Kishore Singh | June 11, 2005

Amrit Kiran Singh wears two masks and flits effortlessly between the two. In the one, he is chairman of AmCham India, the American Chamber of Commerce in India, traditionally the low-profile policy-bashing forum for American CEOs making little or poor headway in the country.

But that's set to change, says Singh, who's been an active AmCham member for several years, and on its executive committee for the most part.

As Brown-Forman's area director, Singh has his task cut out for him. AmCham's Indian members are likely to have been students at American colleges and universities, or at the least worked there for a while.

As a result, they are probably familiar with Brown-Forman's principal product, Jack Daniels, the single malt that is the highest selling brand in its category (of ultra premium whiskies) in the world.

But Indians exposed more to scotch than malt, need to be convinced to change, and this is where Singh's other (professional) mask comes into play.

But there's more on Amrit Kiran Singh's plate now than ever before. In one role, he hopes to reinvent the Chamber and give it a higher profile, for which he's planning, among other things, a series of debates on national (chiefly fiscal) issues.

To this end, he will invite relevant ministers in the government, senior bureaucrats and media hands to battle over the infrastructure speedbreakers and, in an attempt to broadbase the debates and seek solutions, is looking for relevant partnerships for airing them on business news channels.

On the other hand, Brown-Forman has provided him another platform for selling its products in the region. For years, the Finnish government vodka company Finlandia has come up tops in blind tastings in East Europe.

Recognising an opportunity, Brown-Forman took over its distribution in the US till, last year, it bought an 80 per cent stake in the company. It is now Singh's business to grow the brand in India, where it has been introduced in its classic as well as its flavoured (mango, cranberry, lime) options ($13 in duty-free shops; Rs 1,500-1,600 in retail for 1 litre).

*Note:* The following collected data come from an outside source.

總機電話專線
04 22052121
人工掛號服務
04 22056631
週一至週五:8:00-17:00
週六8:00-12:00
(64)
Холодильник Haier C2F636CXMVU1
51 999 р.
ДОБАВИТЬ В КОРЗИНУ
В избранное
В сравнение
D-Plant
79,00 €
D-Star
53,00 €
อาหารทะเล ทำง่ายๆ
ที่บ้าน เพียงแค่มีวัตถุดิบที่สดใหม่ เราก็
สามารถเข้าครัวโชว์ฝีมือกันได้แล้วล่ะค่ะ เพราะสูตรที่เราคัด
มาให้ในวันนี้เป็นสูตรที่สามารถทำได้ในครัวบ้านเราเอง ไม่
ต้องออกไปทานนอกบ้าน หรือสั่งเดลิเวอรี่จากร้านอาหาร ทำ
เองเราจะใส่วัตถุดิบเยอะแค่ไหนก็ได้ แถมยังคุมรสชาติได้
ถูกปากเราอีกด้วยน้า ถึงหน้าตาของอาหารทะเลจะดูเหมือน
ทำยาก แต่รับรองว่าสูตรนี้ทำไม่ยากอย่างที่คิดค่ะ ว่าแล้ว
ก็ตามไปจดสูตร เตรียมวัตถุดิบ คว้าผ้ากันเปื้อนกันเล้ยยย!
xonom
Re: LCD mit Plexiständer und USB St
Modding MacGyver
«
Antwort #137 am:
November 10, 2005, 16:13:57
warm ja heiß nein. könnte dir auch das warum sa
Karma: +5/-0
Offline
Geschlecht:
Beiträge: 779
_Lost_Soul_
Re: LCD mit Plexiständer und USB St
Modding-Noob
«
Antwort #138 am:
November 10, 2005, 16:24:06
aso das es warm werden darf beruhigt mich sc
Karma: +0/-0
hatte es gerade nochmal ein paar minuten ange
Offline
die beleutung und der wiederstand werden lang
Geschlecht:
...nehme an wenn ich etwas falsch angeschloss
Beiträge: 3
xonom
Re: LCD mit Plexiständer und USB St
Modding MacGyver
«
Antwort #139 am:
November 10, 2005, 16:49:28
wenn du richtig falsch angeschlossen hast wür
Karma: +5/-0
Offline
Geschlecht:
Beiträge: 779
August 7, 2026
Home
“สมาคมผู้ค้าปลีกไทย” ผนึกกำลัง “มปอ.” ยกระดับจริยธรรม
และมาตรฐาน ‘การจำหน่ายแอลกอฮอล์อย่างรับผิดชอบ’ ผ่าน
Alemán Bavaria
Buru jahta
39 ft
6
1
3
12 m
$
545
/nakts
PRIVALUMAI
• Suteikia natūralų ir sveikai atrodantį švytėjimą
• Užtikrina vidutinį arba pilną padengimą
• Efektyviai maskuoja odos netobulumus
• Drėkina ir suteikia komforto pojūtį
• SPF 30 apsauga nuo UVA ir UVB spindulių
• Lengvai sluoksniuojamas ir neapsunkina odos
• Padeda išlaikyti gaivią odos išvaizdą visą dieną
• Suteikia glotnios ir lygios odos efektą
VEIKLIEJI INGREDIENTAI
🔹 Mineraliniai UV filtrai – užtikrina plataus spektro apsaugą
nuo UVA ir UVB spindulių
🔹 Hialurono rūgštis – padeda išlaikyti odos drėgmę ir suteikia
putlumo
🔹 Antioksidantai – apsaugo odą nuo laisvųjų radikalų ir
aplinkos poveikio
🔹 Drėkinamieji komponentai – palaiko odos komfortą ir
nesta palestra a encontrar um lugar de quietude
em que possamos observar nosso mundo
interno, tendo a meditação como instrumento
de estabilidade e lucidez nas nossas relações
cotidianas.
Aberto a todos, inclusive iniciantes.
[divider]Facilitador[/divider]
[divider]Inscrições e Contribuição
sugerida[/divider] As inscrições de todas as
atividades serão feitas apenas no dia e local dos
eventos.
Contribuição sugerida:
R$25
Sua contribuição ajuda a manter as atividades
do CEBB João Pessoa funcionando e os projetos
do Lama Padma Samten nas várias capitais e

Currently, vodka constitutes 7 million cases of the 85 million cases of spirits sold in the market, and most of this market has been established by Smirnoff through extensive advertising.

While Smirnoff's market grew, cheaper vodkas grew faster because vodka was perceived as a drink had in cocktails with juices, where any vodka would do.

But now that a discerning clientele has started demanding vodka on the rocks, imported vodkas Absolut, Belvedere and now Finlandia are pushing for a firm toehold in the market.

And so, when Singh isn't pushing AmCham India, he'll be looking at increasing sales for Finlandia.

Part of that involves tastings and freebies in bars and pubs, with Finlandia rolling out in Delhi, Mumbai, Bangalore, Pune, Hyderabad, Chennai and Goa.

Finlandia's USP is the use of pure glacial spring water and a particular six-row barley that ripens in Finland's "midnight sun". Singh says that at its price point, Finlandia is value for money, "a good vodka at a really good price".

And terming all other 'designer vodkas' (read Belvedere) pretenders -- 'conceived by marketing people' -- he says that as a true luxury vodka, Finlandia retails "well below so-called designer vodkas in the Rs 2,000-plus category."

Now that the first salvo's been fired, perhaps he can take the debate to AmCham India. May the best vodka win.